Selon les estimations de l’UE, l’Ukraine tirait entre 4 000 et 7 000 obus d’artillerie par jour l’été dernier, tandis que la Russie tirait plus de 20 000 obus par jour sur le territoire de son voisin. L’industrie de l’armement russe dépasse de loin celle de l’Ukraine, et Kiev compte sur l’aide occidentale pour égaler la puissance de feu de Moscou.

Pourtant, les projets des 27 pays de l’Union européenne visant à produire un million d’obus d’artillerie pour l’Ukraine ont échoué, avec seulement un tiers environ de l’objectif atteint. De hauts responsables européens ont déclaré qu’ils s’attendent désormais à ce que l’industrie européenne de la défense soit capable de produire environ 1 million d’obus par an d’ici la fin de cette année.

Mais les obus n’arriveront pas rapidement. L’agence d’approvisionnement de l’OTAN a déclaré la semaine dernière que la livraison des commandes de munitions pouvait prendre entre 24 et 36 mois. Même les cinq dirigeants ont admis que les livraisons pourraient prendre un an.

« Ce qui est urgent aujourd’hui, c’est de fournir les munitions et les systèmes d’armes, notamment les obusiers, les chars, les drones et la défense aérienne, dont l’Ukraine a un besoin si urgent sur le terrain. Maintenant », ont-ils écrit.

Les ministres de la Défense de l’UE, réunis mercredi à Bruxelles, ont discuté des moyens de stimuler davantage la production.

Bien qu’elle ne soit pas ciblée par les cinq dirigeants, la France a été accusée de ne pas apporter un soutien suffisant compte tenu de sa taille et de son poids militaire. Pourtant, le 18 janvier, la France a annoncé d’autres livraisons prévues de son système d’artillerie César à l’Ukraine.

Le président français Emmanuel Macron doit se rendre en Ukraine dans les prochaines semaines.

Interrogé mardi sur les doutes sur le futur soutien américain à l’Ukraine, Macron a déclaré : « Je suis convaincu que les prochains mois seront décisifs ». Il a souligné qu’il pensait que l’Ukraine était avant tout une question européenne.

« L’Ukraine est sur le sol européen. C’est un pays européen. Et si nous voulons une Europe pacifique et stable, nous devons être crédibles en termes de sécurité et de défense vis-à-vis de tous nos voisins », a déclaré le dirigeant français lors d’un voyage en Suède.

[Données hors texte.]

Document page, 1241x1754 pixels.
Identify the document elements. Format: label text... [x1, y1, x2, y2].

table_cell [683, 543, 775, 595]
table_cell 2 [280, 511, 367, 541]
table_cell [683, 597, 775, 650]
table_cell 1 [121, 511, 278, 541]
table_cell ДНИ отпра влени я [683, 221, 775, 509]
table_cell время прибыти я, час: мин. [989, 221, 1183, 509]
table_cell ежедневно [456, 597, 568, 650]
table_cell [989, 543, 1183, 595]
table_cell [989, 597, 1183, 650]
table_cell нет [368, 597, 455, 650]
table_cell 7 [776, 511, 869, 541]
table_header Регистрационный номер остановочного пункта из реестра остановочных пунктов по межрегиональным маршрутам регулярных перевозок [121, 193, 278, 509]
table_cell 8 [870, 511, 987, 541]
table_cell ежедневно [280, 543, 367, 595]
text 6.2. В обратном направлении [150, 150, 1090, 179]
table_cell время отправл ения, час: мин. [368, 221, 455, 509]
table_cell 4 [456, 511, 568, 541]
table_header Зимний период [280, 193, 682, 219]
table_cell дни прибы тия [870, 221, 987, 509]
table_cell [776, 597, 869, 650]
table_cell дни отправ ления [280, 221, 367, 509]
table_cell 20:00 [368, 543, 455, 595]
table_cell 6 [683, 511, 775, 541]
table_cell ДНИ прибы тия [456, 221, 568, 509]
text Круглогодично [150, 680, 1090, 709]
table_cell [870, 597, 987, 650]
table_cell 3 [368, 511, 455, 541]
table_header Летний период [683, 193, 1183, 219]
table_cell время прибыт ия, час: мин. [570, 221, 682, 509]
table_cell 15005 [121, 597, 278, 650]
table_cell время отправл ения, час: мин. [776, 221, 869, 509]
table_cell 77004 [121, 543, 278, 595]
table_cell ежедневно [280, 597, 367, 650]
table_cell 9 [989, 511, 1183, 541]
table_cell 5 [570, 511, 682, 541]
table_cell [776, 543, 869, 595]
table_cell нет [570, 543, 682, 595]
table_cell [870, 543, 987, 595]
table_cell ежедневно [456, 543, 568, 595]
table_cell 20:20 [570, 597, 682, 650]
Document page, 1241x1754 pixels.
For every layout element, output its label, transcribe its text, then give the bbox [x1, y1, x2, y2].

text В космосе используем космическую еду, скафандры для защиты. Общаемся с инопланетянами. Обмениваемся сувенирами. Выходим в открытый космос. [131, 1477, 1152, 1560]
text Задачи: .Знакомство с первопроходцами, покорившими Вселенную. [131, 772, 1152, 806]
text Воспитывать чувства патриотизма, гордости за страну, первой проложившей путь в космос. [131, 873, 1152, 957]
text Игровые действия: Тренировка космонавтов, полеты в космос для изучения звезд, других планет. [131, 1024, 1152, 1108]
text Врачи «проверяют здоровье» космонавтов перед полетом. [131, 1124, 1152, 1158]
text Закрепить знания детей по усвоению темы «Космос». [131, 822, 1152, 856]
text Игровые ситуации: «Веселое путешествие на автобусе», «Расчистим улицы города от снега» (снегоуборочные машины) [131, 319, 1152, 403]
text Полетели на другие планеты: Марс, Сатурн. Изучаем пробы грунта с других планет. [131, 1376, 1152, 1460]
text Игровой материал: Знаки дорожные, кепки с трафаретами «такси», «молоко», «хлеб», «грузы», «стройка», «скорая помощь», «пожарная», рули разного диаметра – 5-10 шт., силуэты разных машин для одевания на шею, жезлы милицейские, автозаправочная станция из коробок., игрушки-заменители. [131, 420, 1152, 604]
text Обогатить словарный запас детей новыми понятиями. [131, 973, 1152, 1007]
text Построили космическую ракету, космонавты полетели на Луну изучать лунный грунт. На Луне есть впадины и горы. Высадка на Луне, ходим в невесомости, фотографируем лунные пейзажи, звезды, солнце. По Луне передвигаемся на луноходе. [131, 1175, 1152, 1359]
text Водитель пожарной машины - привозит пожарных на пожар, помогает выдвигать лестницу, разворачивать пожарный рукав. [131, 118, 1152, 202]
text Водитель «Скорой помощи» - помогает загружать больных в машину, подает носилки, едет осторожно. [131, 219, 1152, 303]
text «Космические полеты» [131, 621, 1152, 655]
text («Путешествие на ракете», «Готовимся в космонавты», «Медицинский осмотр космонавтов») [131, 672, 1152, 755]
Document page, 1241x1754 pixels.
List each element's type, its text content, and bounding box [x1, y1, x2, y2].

Les dirigeants européens devraient se réunir mercredi pour un dîner afin de discuter de leur soutien à l’Ukraine. Ils ont prévu un sommet jeudi pour surmonter le veto de la Hongrie sur un programme d’aide financière à long terme d’une valeur de 50 milliards d’euros (54 milliards de dollars) pour aider à soutenir l’économie ukrainienne.

Les luttes politiques internes freinent également le soutien supplémentaire des États-Unis à l’Ukraine.